** Dataset entries **

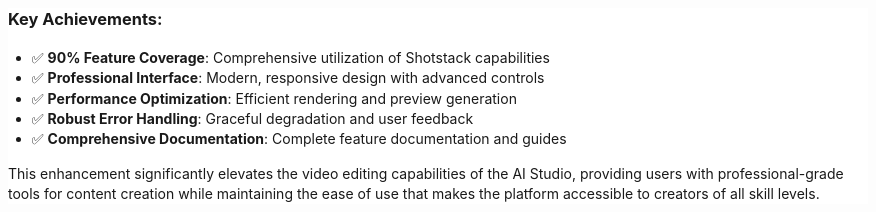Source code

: ### Key Achievements:
- ✅ **90% Feature Coverage**: Comprehensive utilization of Shotstack capabilities
- ✅ **Professional Interface**: Modern, responsive design with advanced controls
- ✅ **Performance Optimization**: Efficient rendering and preview generation
- ✅ **Robust Error Handling**: Graceful degradation and user feedback
- ✅ **Comprehensive Documentation**: Complete feature documentation and guides

This enhancement significantly elevates the video editing capabilities of the AI Studio, providing users with professional-grade tools for content creation while maintaining the ease of use that makes the platform accessible to creators of all skill levels. 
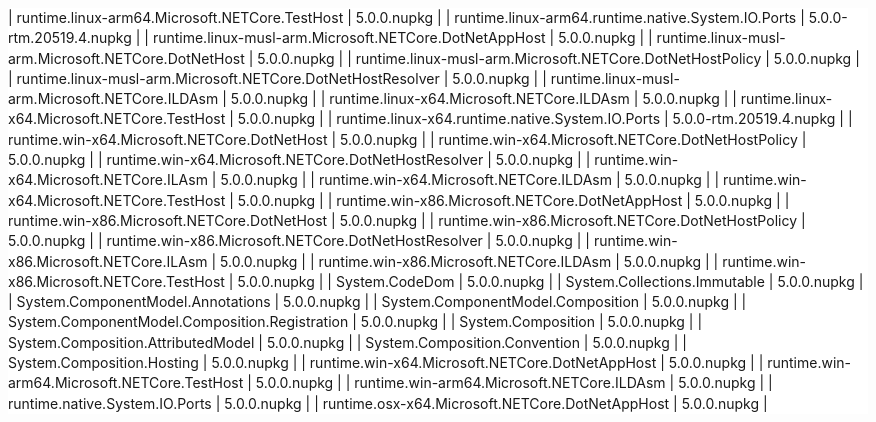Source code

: | runtime.linux-arm64.Microsoft.NETCore.TestHost | 5.0.0.nupkg |
| runtime.linux-arm64.runtime.native.System.IO.Ports | 5.0.0-rtm.20519.4.nupkg |
| runtime.linux-musl-arm.Microsoft.NETCore.DotNetAppHost | 5.0.0.nupkg |
| runtime.linux-musl-arm.Microsoft.NETCore.DotNetHost | 5.0.0.nupkg |
| runtime.linux-musl-arm.Microsoft.NETCore.DotNetHostPolicy | 5.0.0.nupkg |
| runtime.linux-musl-arm.Microsoft.NETCore.DotNetHostResolver | 5.0.0.nupkg |
| runtime.linux-musl-arm.Microsoft.NETCore.ILDAsm | 5.0.0.nupkg |
| runtime.linux-x64.Microsoft.NETCore.ILDAsm | 5.0.0.nupkg |
| runtime.linux-x64.Microsoft.NETCore.TestHost | 5.0.0.nupkg |
| runtime.linux-x64.runtime.native.System.IO.Ports | 5.0.0-rtm.20519.4.nupkg |
| runtime.win-x64.Microsoft.NETCore.DotNetHost | 5.0.0.nupkg |
| runtime.win-x64.Microsoft.NETCore.DotNetHostPolicy | 5.0.0.nupkg |
| runtime.win-x64.Microsoft.NETCore.DotNetHostResolver | 5.0.0.nupkg |
| runtime.win-x64.Microsoft.NETCore.ILAsm | 5.0.0.nupkg |
| runtime.win-x64.Microsoft.NETCore.ILDAsm | 5.0.0.nupkg |
| runtime.win-x64.Microsoft.NETCore.TestHost | 5.0.0.nupkg |
| runtime.win-x86.Microsoft.NETCore.DotNetAppHost | 5.0.0.nupkg |
| runtime.win-x86.Microsoft.NETCore.DotNetHost | 5.0.0.nupkg |
| runtime.win-x86.Microsoft.NETCore.DotNetHostPolicy | 5.0.0.nupkg |
| runtime.win-x86.Microsoft.NETCore.DotNetHostResolver | 5.0.0.nupkg |
| runtime.win-x86.Microsoft.NETCore.ILAsm | 5.0.0.nupkg |
| runtime.win-x86.Microsoft.NETCore.ILDAsm | 5.0.0.nupkg |
| runtime.win-x86.Microsoft.NETCore.TestHost | 5.0.0.nupkg |
| System.CodeDom | 5.0.0.nupkg |
| System.Collections.Immutable | 5.0.0.nupkg |
| System.ComponentModel.Annotations | 5.0.0.nupkg |
| System.ComponentModel.Composition | 5.0.0.nupkg |
| System.ComponentModel.Composition.Registration | 5.0.0.nupkg |
| System.Composition | 5.0.0.nupkg |
| System.Composition.AttributedModel | 5.0.0.nupkg |
| System.Composition.Convention | 5.0.0.nupkg |
| System.Composition.Hosting | 5.0.0.nupkg |
| runtime.win-x64.Microsoft.NETCore.DotNetAppHost | 5.0.0.nupkg |
| runtime.win-arm64.Microsoft.NETCore.TestHost | 5.0.0.nupkg |
| runtime.win-arm64.Microsoft.NETCore.ILDAsm | 5.0.0.nupkg |
| runtime.native.System.IO.Ports | 5.0.0.nupkg |
| runtime.osx-x64.Microsoft.NETCore.DotNetAppHost | 5.0.0.nupkg |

** Task directions **
Your output should be the records above, duplicated exactly and picture-free.

** Task result **
Source code

: ### Key Achievements:
- ✅ **90% Feature Coverage**: Comprehensive utilization of Shotstack capabilities
- ✅ **Professional Interface**: Modern, responsive design with advanced controls
- ✅ **Performance Optimization**: Efficient rendering and preview generation
- ✅ **Robust Error Handling**: Graceful degradation and user feedback
- ✅ **Comprehensive Documentation**: Complete feature documentation and guides

This enhancement significantly elevates the video editing capabilities of the AI Studio, providing users with professional-grade tools for content creation while maintaining the ease of use that makes the platform accessible to creators of all skill levels. 
Source code

: | runtime.linux-arm64.Microsoft.NETCore.TestHost | 5.0.0.nupkg |
| runtime.linux-arm64.runtime.native.System.IO.Ports | 5.0.0-rtm.20519.4.nupkg |
| runtime.linux-musl-arm.Microsoft.NETCore.DotNetAppHost | 5.0.0.nupkg |
| runtime.linux-musl-arm.Microsoft.NETCore.DotNetHost | 5.0.0.nupkg |
| runtime.linux-musl-arm.Microsoft.NETCore.DotNetHostPolicy | 5.0.0.nupkg |
| runtime.linux-musl-arm.Microsoft.NETCore.DotNetHostResolver | 5.0.0.nupkg |
| runtime.linux-musl-arm.Microsoft.NETCore.ILDAsm | 5.0.0.nupkg |
| runtime.linux-x64.Microsoft.NETCore.ILDAsm | 5.0.0.nupkg |
| runtime.linux-x64.Microsoft.NETCore.TestHost | 5.0.0.nupkg |
| runtime.linux-x64.runtime.native.System.IO.Ports | 5.0.0-rtm.20519.4.nupkg |
| runtime.win-x64.Microsoft.NETCore.DotNetHost | 5.0.0.nupkg |
| runtime.win-x64.Microsoft.NETCore.DotNetHostPolicy | 5.0.0.nupkg |
| runtime.win-x64.Microsoft.NETCore.DotNetHostResolver | 5.0.0.nupkg |
| runtime.win-x64.Microsoft.NETCore.ILAsm | 5.0.0.nupkg |
| runtime.win-x64.Microsoft.NETCore.ILDAsm | 5.0.0.nupkg |
| runtime.win-x64.Microsoft.NETCore.TestHost | 5.0.0.nupkg |
| runtime.win-x86.Microsoft.NETCore.DotNetAppHost | 5.0.0.nupkg |
| runtime.win-x86.Microsoft.NETCore.DotNetHost | 5.0.0.nupkg |
| runtime.win-x86.Microsoft.NETCore.DotNetHostPolicy | 5.0.0.nupkg |
| runtime.win-x86.Microsoft.NETCore.DotNetHostResolver | 5.0.0.nupkg |
| runtime.win-x86.Microsoft.NETCore.ILAsm | 5.0.0.nupkg |
| runtime.win-x86.Microsoft.NETCore.ILDAsm | 5.0.0.nupkg |
| runtime.win-x86.Microsoft.NETCore.TestHost | 5.0.0.nupkg |
| System.CodeDom | 5.0.0.nupkg |
| System.Collections.Immutable | 5.0.0.nupkg |
| System.ComponentModel.Annotations | 5.0.0.nupkg |
| System.ComponentModel.Composition | 5.0.0.nupkg |
| System.ComponentModel.Composition.Registration | 5.0.0.nupkg |
| System.Composition | 5.0.0.nupkg |
| System.Composition.AttributedModel | 5.0.0.nupkg |
| System.Composition.Convention | 5.0.0.nupkg |
| System.Composition.Hosting | 5.0.0.nupkg |
| runtime.win-x64.Microsoft.NETCore.DotNetAppHost | 5.0.0.nupkg |
| runtime.win-arm64.Microsoft.NETCore.TestHost | 5.0.0.nupkg |
| runtime.win-arm64.Microsoft.NETCore.ILDAsm | 5.0.0.nupkg |
| runtime.native.System.IO.Ports | 5.0.0.nupkg |
| runtime.osx-x64.Microsoft.NETCore.DotNetAppHost | 5.0.0.nupkg |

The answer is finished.